Would you write out the lines from the one containing "pour Zazie mais je" to the end of the records below, exactly and in full, please?

[PROVIDED ENTRIES Boundary: Start]

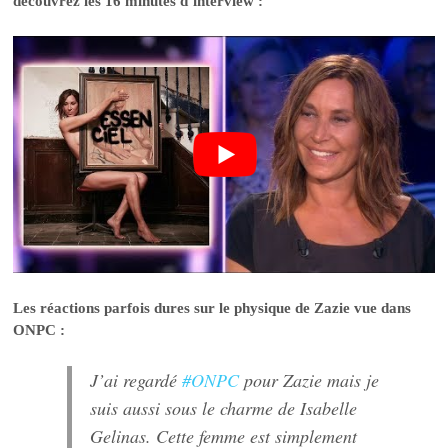
découvrez les 16 minutes d’interview :
Les réactions parfois dures sur le physique de Zazie vue dans
ONPC :
J’ai regardé
#ONPC
pour Zazie mais je
suis aussi sous le charme de Isabelle
Gelinas. Cette femme est simplement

[PROVIDED ENTRIES Boundary: End]

OUTPUT FOR THIS TASK.
pour Zazie mais je
suis aussi sous le charme de Isabelle
Gelinas. Cette femme est simplement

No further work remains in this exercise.